**TASK INSTRUCTIONS**
Please count the lines in the items below that contain the string "value", treating uppercase and lowercase as different, and give only the number.

**GIVEN ENTRIES**
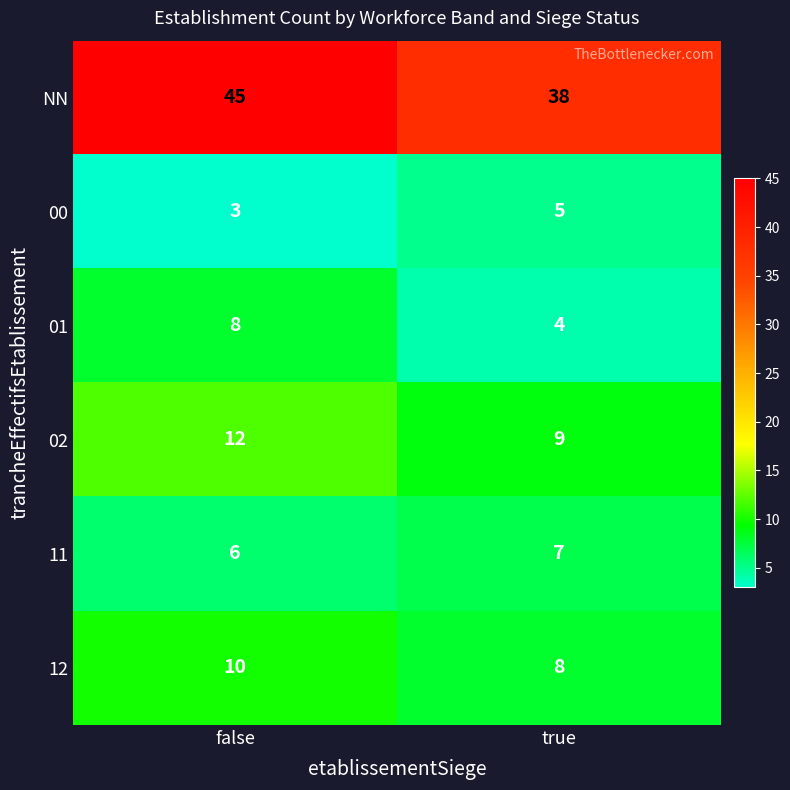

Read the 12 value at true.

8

* * *

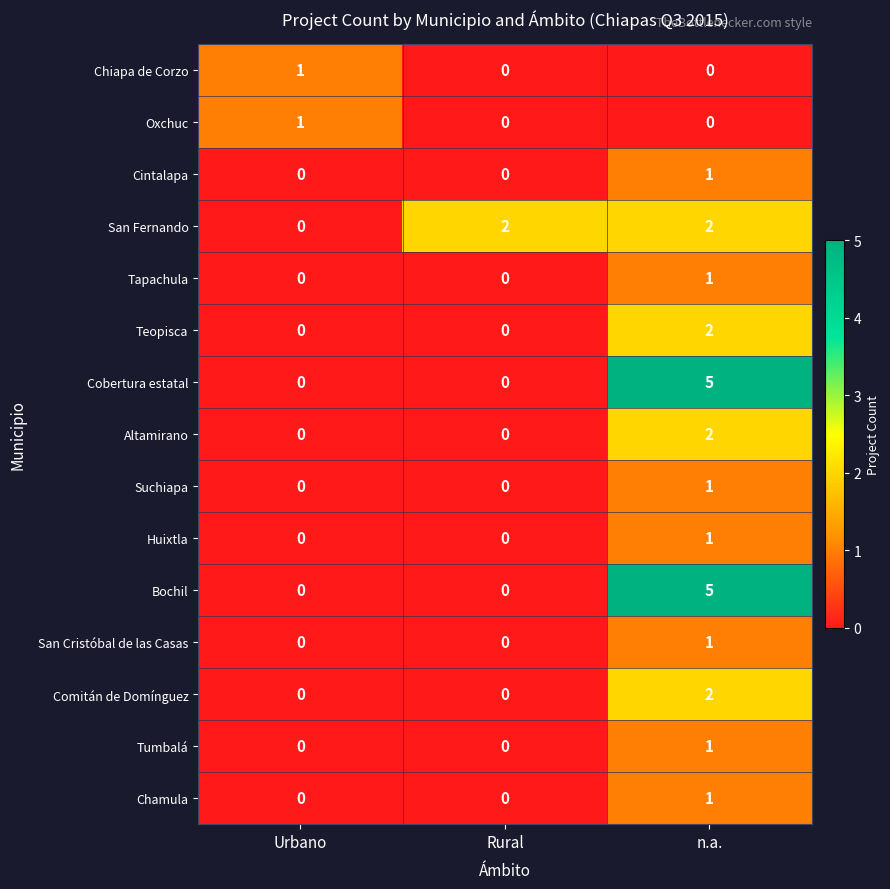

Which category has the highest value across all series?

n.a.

--

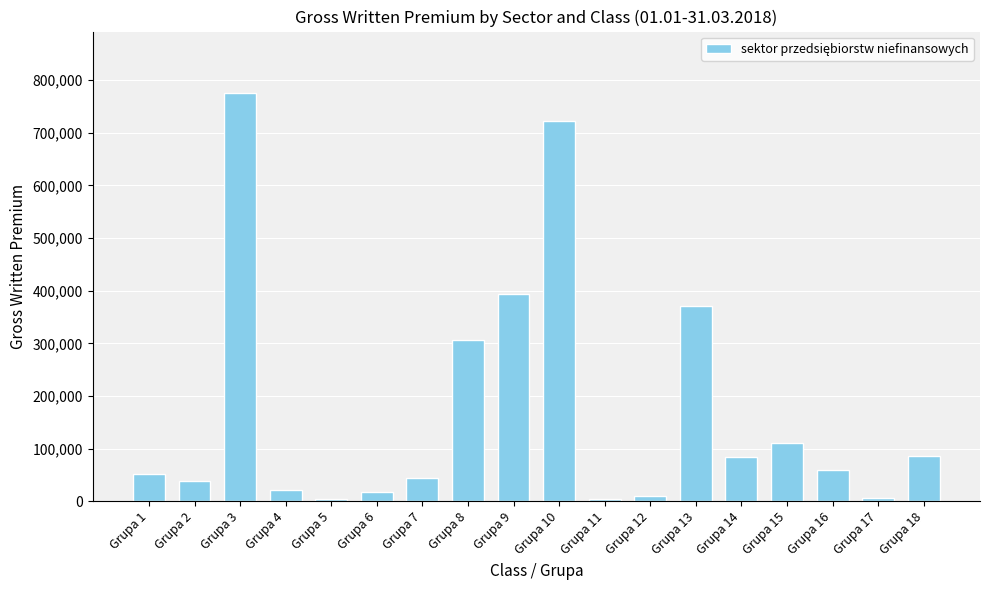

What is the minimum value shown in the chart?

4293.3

**EXERCISE RESPONSE**
3